* _Selected passage_
-- -- --

Apricot Upside Down Cake

by Michelle

Apricot Upside Down Cake

makes 8″ cake

preheat oven 375*F

Place an eight inch cake pan over low heat to melt 1/3 cup of butter. When butter is melted, sprinkle 2/3 cup brown sugar evenly over the entire pan. Add enough sliced apricots to cover bottom in one layer. I used six apricots but it will depend on the size of the fruit. I did not peel the apricots.

1 1/3 cup all-purpose flour

1/2 teaspoon salt

2 teaspoons baking powder

Sift dry ingredients together and set aside.

1/3 cup butter

3/4 cup white sugar

1 egg

1/2 teaspoon vanilla

Beat butter and sugar until light and fluffy, about three minutes, then beat in egg and vanilla…beat another three minutes.

-- -- --

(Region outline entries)

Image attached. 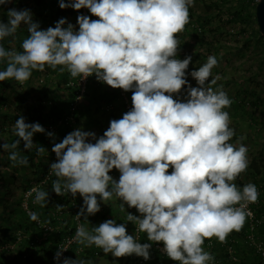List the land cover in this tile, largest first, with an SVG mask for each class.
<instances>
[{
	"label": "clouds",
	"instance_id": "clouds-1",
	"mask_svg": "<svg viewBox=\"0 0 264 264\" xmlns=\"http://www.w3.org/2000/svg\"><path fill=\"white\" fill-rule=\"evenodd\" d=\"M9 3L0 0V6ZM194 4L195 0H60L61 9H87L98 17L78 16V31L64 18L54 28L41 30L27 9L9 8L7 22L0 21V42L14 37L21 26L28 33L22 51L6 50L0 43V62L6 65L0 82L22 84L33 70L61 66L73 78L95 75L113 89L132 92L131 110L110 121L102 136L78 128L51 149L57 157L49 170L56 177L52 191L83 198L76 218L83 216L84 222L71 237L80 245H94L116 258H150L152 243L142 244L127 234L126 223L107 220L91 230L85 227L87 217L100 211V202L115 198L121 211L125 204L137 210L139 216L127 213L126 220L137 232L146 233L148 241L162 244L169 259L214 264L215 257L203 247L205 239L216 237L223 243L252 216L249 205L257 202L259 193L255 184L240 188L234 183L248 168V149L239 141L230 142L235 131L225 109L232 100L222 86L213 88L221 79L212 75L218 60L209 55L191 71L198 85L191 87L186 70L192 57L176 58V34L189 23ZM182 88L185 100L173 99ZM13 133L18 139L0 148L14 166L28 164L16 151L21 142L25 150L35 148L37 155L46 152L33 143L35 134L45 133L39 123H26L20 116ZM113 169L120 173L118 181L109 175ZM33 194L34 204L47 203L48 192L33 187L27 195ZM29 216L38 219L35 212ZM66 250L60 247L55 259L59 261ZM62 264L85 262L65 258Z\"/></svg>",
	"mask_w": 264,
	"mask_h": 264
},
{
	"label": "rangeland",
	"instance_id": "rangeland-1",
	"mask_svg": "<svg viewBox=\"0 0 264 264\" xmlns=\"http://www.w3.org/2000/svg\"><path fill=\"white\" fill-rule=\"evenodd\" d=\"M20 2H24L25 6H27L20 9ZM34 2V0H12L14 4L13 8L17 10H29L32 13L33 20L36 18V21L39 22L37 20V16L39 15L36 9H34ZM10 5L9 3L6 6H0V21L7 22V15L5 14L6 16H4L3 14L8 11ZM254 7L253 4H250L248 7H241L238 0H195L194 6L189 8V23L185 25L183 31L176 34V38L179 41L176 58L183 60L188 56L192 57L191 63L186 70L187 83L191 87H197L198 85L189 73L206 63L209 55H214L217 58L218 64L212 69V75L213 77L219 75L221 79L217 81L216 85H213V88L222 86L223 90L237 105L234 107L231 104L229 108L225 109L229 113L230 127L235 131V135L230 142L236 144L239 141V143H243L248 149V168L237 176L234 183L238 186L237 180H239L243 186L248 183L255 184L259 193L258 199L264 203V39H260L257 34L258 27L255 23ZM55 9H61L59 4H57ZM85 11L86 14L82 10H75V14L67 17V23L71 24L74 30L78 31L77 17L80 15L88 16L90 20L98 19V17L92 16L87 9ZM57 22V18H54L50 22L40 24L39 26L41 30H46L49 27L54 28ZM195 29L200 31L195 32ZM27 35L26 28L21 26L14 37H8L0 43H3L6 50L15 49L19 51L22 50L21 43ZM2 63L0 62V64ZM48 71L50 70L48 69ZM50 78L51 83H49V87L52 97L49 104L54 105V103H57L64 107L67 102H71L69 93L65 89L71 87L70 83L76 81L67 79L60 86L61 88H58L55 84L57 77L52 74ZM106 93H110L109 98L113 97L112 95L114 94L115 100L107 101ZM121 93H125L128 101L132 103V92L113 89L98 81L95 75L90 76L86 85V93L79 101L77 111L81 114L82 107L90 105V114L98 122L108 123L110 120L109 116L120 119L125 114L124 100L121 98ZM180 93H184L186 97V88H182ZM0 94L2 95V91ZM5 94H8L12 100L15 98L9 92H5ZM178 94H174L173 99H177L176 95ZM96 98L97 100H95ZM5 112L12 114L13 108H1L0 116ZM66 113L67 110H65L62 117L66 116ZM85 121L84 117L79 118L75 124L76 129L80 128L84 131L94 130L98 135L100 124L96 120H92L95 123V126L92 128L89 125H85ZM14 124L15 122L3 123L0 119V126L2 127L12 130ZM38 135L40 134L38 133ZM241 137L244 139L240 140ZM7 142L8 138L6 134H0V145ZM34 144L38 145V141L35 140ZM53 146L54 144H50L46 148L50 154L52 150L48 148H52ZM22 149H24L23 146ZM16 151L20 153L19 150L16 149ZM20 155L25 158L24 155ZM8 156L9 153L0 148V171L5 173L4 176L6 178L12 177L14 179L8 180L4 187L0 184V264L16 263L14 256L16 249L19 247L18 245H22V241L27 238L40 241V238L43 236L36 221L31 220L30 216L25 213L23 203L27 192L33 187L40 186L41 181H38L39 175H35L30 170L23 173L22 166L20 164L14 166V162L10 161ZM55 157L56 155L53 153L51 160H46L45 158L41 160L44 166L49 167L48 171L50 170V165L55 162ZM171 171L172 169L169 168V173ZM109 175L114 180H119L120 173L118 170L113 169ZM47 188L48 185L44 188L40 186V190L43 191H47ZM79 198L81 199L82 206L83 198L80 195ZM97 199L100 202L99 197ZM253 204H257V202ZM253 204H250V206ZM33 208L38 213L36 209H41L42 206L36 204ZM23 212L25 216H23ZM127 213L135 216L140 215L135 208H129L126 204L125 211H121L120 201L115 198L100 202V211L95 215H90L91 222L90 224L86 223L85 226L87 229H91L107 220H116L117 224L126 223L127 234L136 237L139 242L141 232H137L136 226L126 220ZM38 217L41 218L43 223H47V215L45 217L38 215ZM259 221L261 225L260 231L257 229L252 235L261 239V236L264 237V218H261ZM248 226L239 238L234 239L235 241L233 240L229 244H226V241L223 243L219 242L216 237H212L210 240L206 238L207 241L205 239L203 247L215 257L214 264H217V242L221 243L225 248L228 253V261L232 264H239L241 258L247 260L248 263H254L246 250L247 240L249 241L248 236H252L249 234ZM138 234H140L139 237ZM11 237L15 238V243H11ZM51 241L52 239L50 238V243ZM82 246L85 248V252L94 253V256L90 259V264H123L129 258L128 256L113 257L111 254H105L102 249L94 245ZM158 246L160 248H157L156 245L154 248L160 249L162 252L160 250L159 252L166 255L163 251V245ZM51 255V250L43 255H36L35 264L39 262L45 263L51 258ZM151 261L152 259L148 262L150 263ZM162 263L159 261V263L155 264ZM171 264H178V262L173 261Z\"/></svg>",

-- -- --

* _What to do_
(a) From the apricot upside down cake recipe, list the three ingredients that are sifted together as dry ingredients, with their amounts.
(b) Continue the apricot upside down cake recipe from where it stops.

* _Set of answers_
(a)
1 1/3 cup all-purpose flour
1/2 teaspoon salt
2 teaspoons baking powder

(b)
Alternate dry ingredients with 2/3 cup buttermilk…blend well

Spoon cake batter evenly over fruit and place in oven for 45 minutes.

Serve inverted on serving plates topped with sweetened whipped cream.

Thanks for reading.

3 comments

Christie July 18, 2011 - 11:48 am

Um. Where is the story that goes along with this recipe? Inquiring minds want to know!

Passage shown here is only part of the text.